The Marker Wadden is an artificial archipelago developed in the Markermeer between 2016 and 2021, a lake in the Netherlands. The first island was inaugurated on 24 September 2016. It is a nature reserve alternative to the much bigger proposed Markerwaard polder that was begun in 1941, but paused following World War II and finally canceled in 2003.

== Project ==
The project was proposed in 2012 by the Vereniging Natuurmonumenten. The Dutch government, BirdLife Netherlands, ANWB, and VNO-NCW are partners in its development.

Work on the first phase, which is mainly focused on the construction of the first island, started in April 2016, with Royal Boskalis being awarded the contract.

The main aims of the project are to create breeding grounds, islands, and coast line as well as to improve the water ecology of the Markermeer. The project creates a wetland comparable with the Wadden Sea—hence the name of the project—yet without tides. This is because the Markermeer is not connected to the sea and is in a fresh water environment. The nature reserve is accessible to tourists. There is a ferry service from the city of Lelystad, itself a city built on reclaimed IJsselmeer land.

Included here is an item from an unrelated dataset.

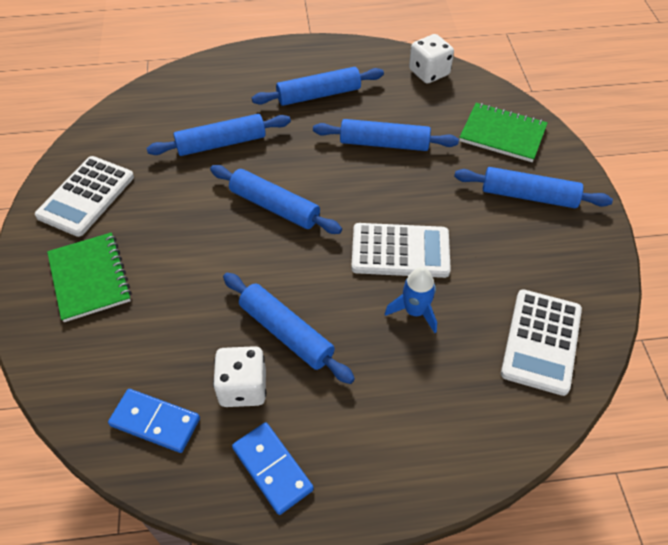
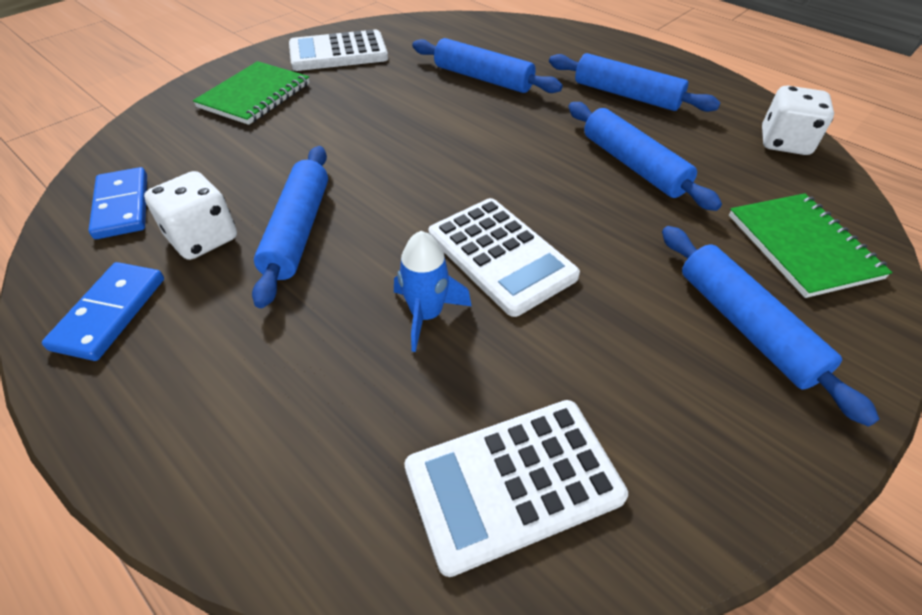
camera: 50 degrees right, 5 degrees down
(274, 207) = (449, 142): blue rolling pin -> none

On 11 May 2016, the first new island was completed, Natuurmonumenten called this a "milestone". In March 2017, it was announced that four other islands should be completed before 2020.

==Flora and fauna==
The islands have been colonized by large numbers of breeding birds. A colony of 200 breeding pairs of pied avocet has made the islands their home, as has a large colony of common tern. Little terns also breed on the islands. Northern shoveler, gadwall, garganey, Mediterranean gull, spoonbill, long-tailed duck and numerous other species of birds have been seen on and around the islands.

==Participants==
Contributions: Dutch government .

== Controversy ==
The ecologist Wouter van Dieren claimed he first had the idea in 1996 and talks about "plagiarism".

== Events ==
In March 2024 Marker Wadden was the focus of a 50-strong scientific ecological conference investigating aspects of water ecology and coastal science organised by the Netherlands Centre for Coastal Research.